Soru
Babamda akciğer kanseri vardı. Kemoterapi aldı. Kemoterapi bittikten 1 ay sonra çekilen PET’de kanserin tamamen kaybolduğu söylendi, ama bundan kısa bir süre sonra çekilen tomografide hastalığın karaciğere ve kemiklere yayıldığını öğrendik. Kısa aralıklarla çekilen iki filmde bu kadar farklılık olur mu? PET’de kanser görülmediği halde sonradan ortaya çıkan bu durumu nasıl izah edersiniz?
Yanıt
Hastaların kemoterapi ve radyoterapi sonrası tedaviye yanıtlarını değerlendirirken ve periyodik takiplerini yaparken diğer görüntüleme yöntemlerinin yanı sıra PET-BT (pozitron emisyon tomografisi) ve klasik tomografi de zaman zaman kullanılabilmektedir. Görüntüleme yöntemlerinin birbirlerine farklı yönden üstünlükleri vardır.
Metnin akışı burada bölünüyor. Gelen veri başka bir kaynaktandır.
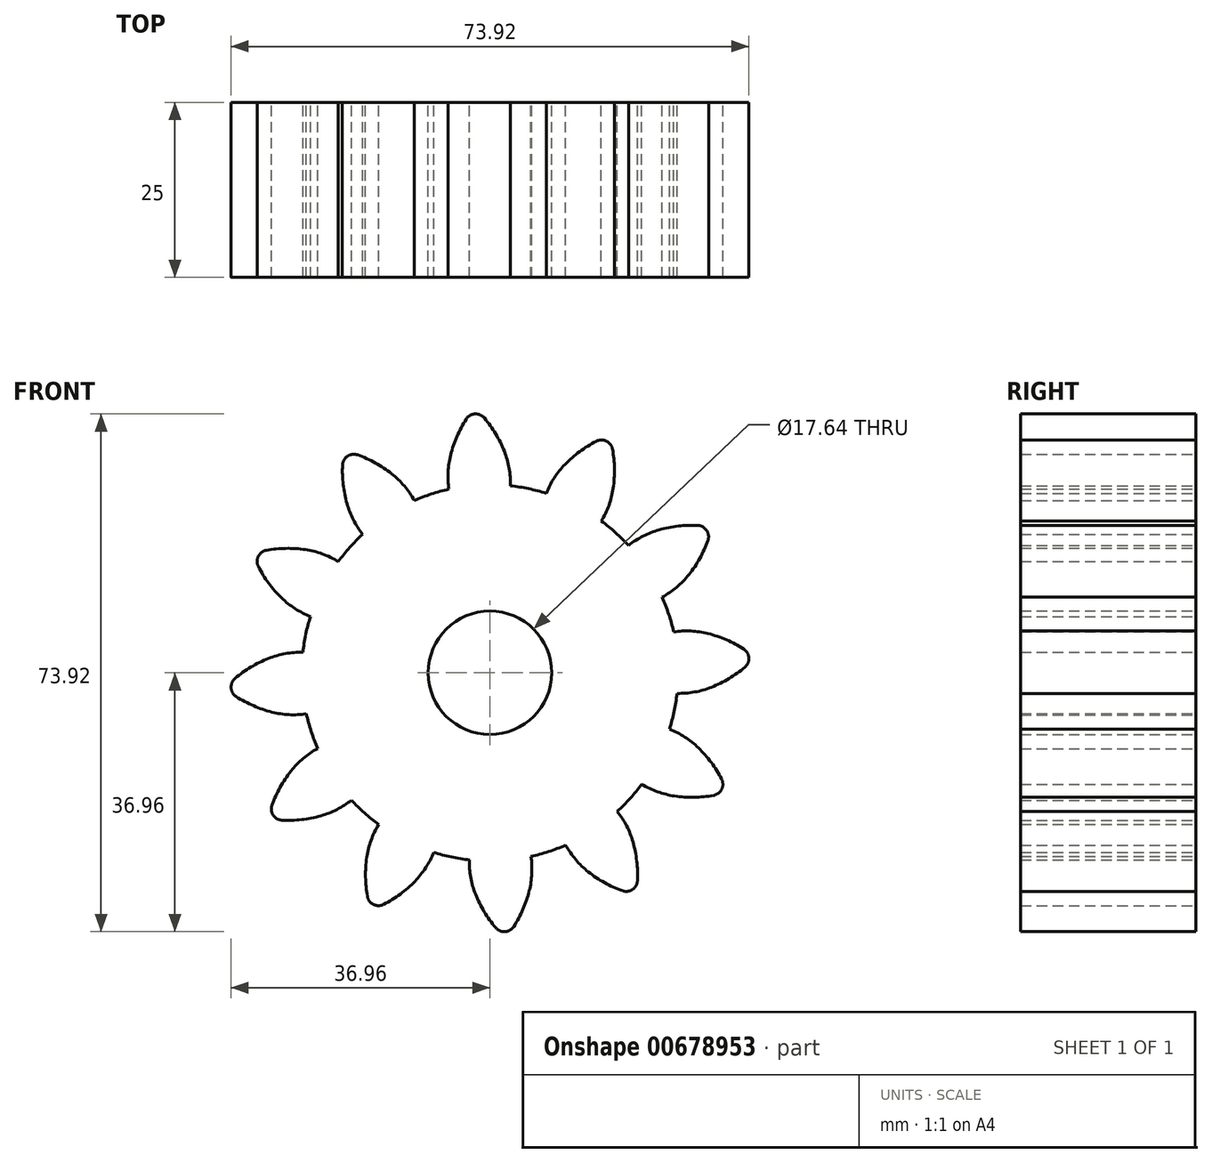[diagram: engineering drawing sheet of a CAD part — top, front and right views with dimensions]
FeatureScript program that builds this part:
annotation { "Feature Type Name" : "Feature", "Feature Type Description" : "" }
export const myFeature = defineFeature(function(context is Context, id is Id, definition is map)
    precondition{}
    {
        {
            var Q0;
            Q0=qCreatedBy(makeId("Front.planeOp"),FACE);
            var sketch = newSketch(context, id + "F0", { "sketchPlane" : qUnion([Q0])});
            skCircle(sketch, "E0", {"center": v(0, 0) * mm, "radius": 26.86 * mm});
            skCircle(sketch, "E1", {"center": v(0, 0) * mm, "radius": 29.34 * mm, "construction": true});
            skCircle(sketch, "E2", {"center": v(0, 0) * mm, "radius": 31.75 * mm, "construction": true});
            skLineSegment(sketch, "E3", {"start": v(0, 29.34) * mm, "end": v(-76.8, 29.34) * mm, "construction": true});
            skLineSegment(sketch, "E4", {"start": v(0, 29.34) * mm, "end": v(-72.34, 3) * mm, "construction": true});
            skCircle(sketch, "E5", {"center": v(0, 29.34) * mm, "radius": 7.3 * mm, "construction": true});
            skCircle(sketch, "E6", {"center": v(0, 0) * mm, "radius": 27.57 * mm, "construction": true});
            skCircle(sketch, "E7", {"center": v(-6.86, 26.84) * mm, "radius": 7.3 * mm, "construction": true});
            skArc(sketch, "E8", {"start": v(2.05, 31.62) * mm, "mid": v(0.82, 34.12) * mm, "end": v(-0.8, 36.39) * mm});
            skArc(sketch, "E9", {"start": v(2.93, 26.66) * mm, "mid": v(2.75, 29.19) * mm, "end": v(2.05, 31.62) * mm});
            skArc(sketch, "E10.MirrorCS", {"start": v(-5.6, 31.12) * mm, "mid": v(-4.7, 33.76) * mm, "end": v(-3.4, 36.22) * mm});
            skArc(sketch, "E11.MirrorCS", {"start": v(-5.83, 26.09) * mm, "mid": v(-5.98, 28.62) * mm, "end": v(-5.6, 31.12) * mm});
            skArc(sketch, "E12", {"start": v(-0.8, 36.39) * mm, "mid": v(-2.14, 36.96) * mm, "end": v(-3.4, 36.22) * mm});
            skCircle(sketch, "E13", {"center": v(0, 0) * mm, "radius": 8.82 * mm});
            skSolve(sketch);
        }
        {
            var Q0;
            {var subQ0=sQuery(id+"F0.wireOp",EDGE,"E0");var subQ1=makeQuery(id+"F0.imprint","INTERSECT",VERTEX,{"derivedFrom":[subQ0,sQuery(id+"F0.wireOp",EDGE,"w2nq9C5J-QsR5-B1Ja-DJJq-NUCfvcJc4RYo")]});Q0=makeQuery(id+"F0.imprint","IMPRINT",FACE,{"disambiguationData":[TD([[makeQuery(id+"F0.imprint","IMPRINT",EDGE,{"disambiguationData":[TD([[subQ1,-1.0]])],"derivedFrom":subQ0}),1.0]])]});}
            var Q1;
            Q1=makeQuery(id+"F0.imprint","IMPRINT",FACE,{"disambiguationData":[TD([[makeQuery(id+"F0.imprint","IMPRINT",EDGE,{"derivedFrom":sQuery(id+"F0.wireOp",EDGE,"rFtHzzam-Afbj-mfBk-tnUL-QJqSVwKd1ZrJ")}),1.0]])]});
            var Q2;
            {var subQ2=sQuery(id+"F0.wireOp",EDGE,"E8");Q2=makeQuery(id+"F0.imprint","IMPRINT",FACE,{"disambiguationData":[TD([[makeQuery(id+"F0.imprint","IMPRINT",EDGE,{"derivedFrom":subQ2}),1.0]])]});}
            extrude(context, id + "F1", {"entities" : qUnion([Q0, Q1, Q2]), "depth" : 25 * mm, "offsetDistance" : 25 * mm});
        }
        {
            var Q0;
            Q0=makeQuery(id+"F1.opExtrude","SWEPT_BODY",BODY,{"disambiguationData":[OSD([sQuery(id+"F0.wireOp",EDGE,"E0"),sQuery(id+"F0.wireOp",EDGE,"rFtHzzam-Afbj-mfBk-tnUL-QJqSVwKd1ZrJ"),sQuery(id+"F0.wireOp",EDGE,"w2nq9C5J-QsR5-B1Ja-DJJq-NUCfvcJc4RYo"),sQuery(id+"F0.wireOp",EDGE,"06e9aee6-cd32-42ea-9868-1e50b7951aff0.MirrorCS"),sQuery(id+"F0.wireOp",EDGE,"83598d93-3ebf-4dd3-854a-4ef60b7524d90.MirrorCS"),sQuery(id+"F0.wireOp",EDGE,"M6qhRUna-RuDn-7AWu-aOg9-8YzQ2V54zNsk")])]});
            var Q1;
            Q1=makeQuery(id+"F1.opExtrude","SWEPT_FACE",FACE,{"disambiguationData":[OSD([sQuery(id+"F0.wireOp",EDGE,"E0")])]});
            circularPattern(context, id + "F2", {"operationType" : NewBodyOperationType.ADD, "entities" : qUnion([Q0]), "axis" : qUnion([Q1]), "angle" : 360 * degree, "instanceCount" : 12, "equalSpace" : true});
        }
    });
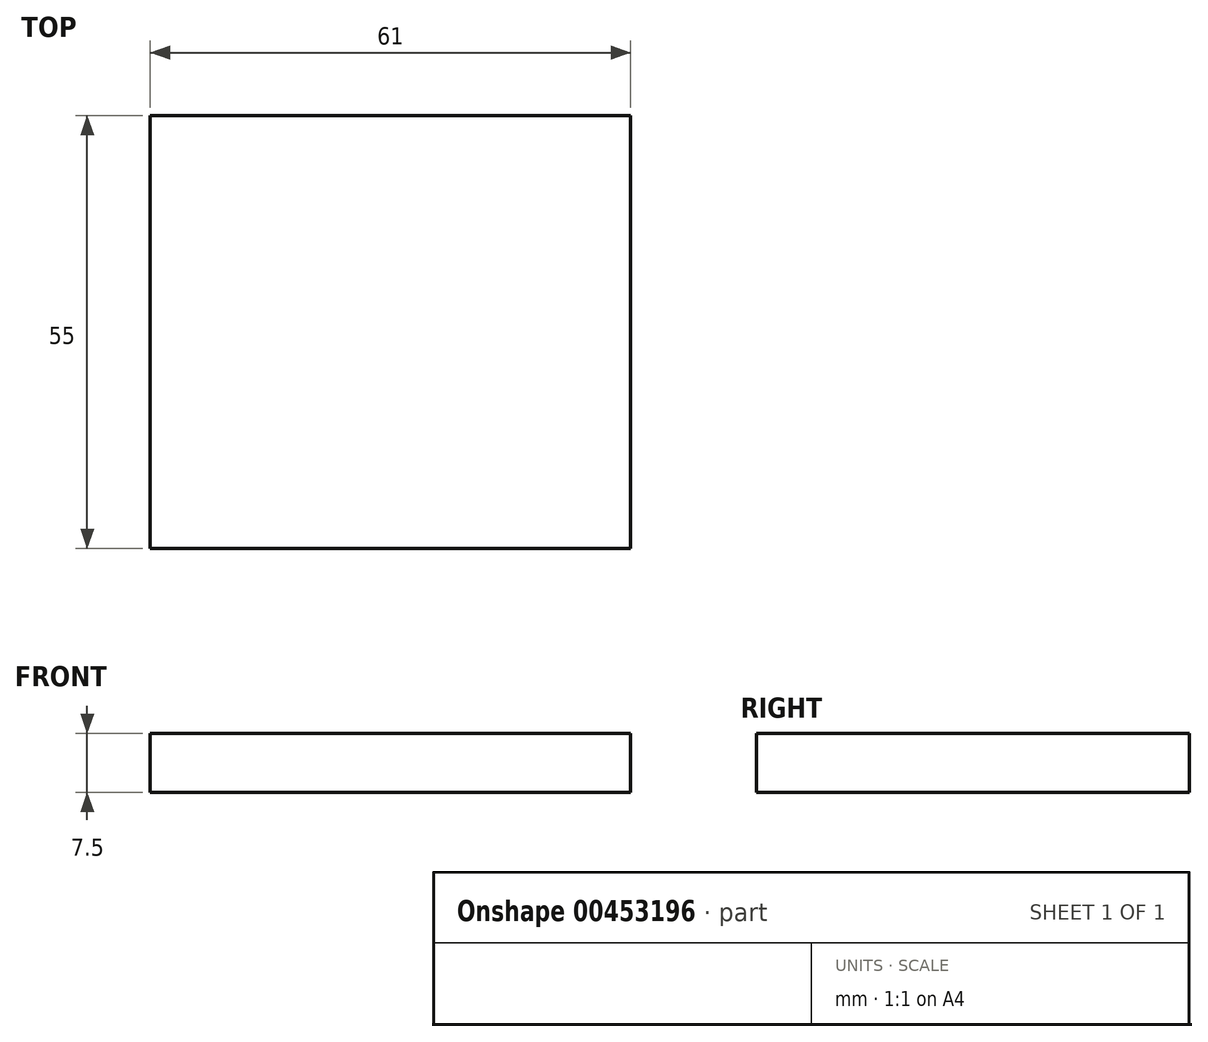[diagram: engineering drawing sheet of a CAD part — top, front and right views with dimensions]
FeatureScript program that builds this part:
annotation { "Feature Type Name" : "Feature", "Feature Type Description" : "" }
export const myFeature = defineFeature(function(context is Context, id is Id, definition is map)
    precondition{}
    {
        {
            var Q0;
            Q0=qCreatedBy(makeId("Top.planeOp"),FACE);
            var sketch = newSketch(context, id + "F0", { "sketchPlane" : qUnion([Q0])});
            skLineSegment(sketch, "E0.bottom", {"start": v(0, 0) * mm, "end": v(-61, 0) * mm});
            skLineSegment(sketch, "E0.top", {"start": v(0, -55) * mm, "end": v(-61, -55) * mm});
            skLineSegment(sketch, "E0.left", {"start": v(0, 0) * mm, "end": v(0, -55) * mm});
            skLineSegment(sketch, "E0.right", {"start": v(-61, 0) * mm, "end": v(-61, -55) * mm});
            skSolve(sketch);
        }
        {
            var Q0;
            Q0=qSketchRegion(id+"F0",true);
            extrude(context, id + "F1", {"entities" : qUnion([Q0]), "depth" : 7.5 * mm});
        }
    });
PET-BT genel olarak vücutta 0,5 cm üzerindeki kitleleri gösterir. Ancak yalancı pozitif ve yalancı negatif sonuç verme ihtimali vardır. Yani kitle kanser olmadığı halde kanser imajı verebilir ya da kanser olduğu halde yolmuş gibi gösterebilir. Örneğin radyoterapiden hemen sonra çekilen PET’de hastanın kitlesi tamamen kaybolduğu halde radyoterapiye bağlı akut değişiklikleri kansermiş gibi gösterebilir, ya da kemoterapiden hemen sonra hastada kanser küçülmekle birlikte devam ettiği halde yokmuş izlenimi verebilir. Klasik tomografide ise daha küçük kitleler görülebilir, ancak bunların kanser olup olmadığı her zaman ayırt edilemeyebilir. Bu görüntüleme yöntemleri vücutta kitle oluşturmamış kanser hücrelerini göstermez. Yani hasta kanser yokmuş gibi görünürken bile binlerce, hatta milyonlarca kanser hücresine sahip olabilir.
Dolayısıyla babanızda tedaviyle kitleler tamamen kaybolduğu halde vücutta görülmeyen kanser hücreleri hızla çoğalarak tekrar görünür kitleler hâline gelmiş olabilir. Bu özellikle küçük hücreli akciğer kanseri türünde görülebilir. Çünkü bu türde hücrelerin bölünme hızı daha yüksektir. Bir diğer ihtimâl de kemoterapiden hemen sonra çekilen PET kanser kitlelerini yalancı negatif olarak değerlendirmiş, yani kitleleri gösterememiş, kısa süre sonra bunlar belirgin hâl almış olabilir.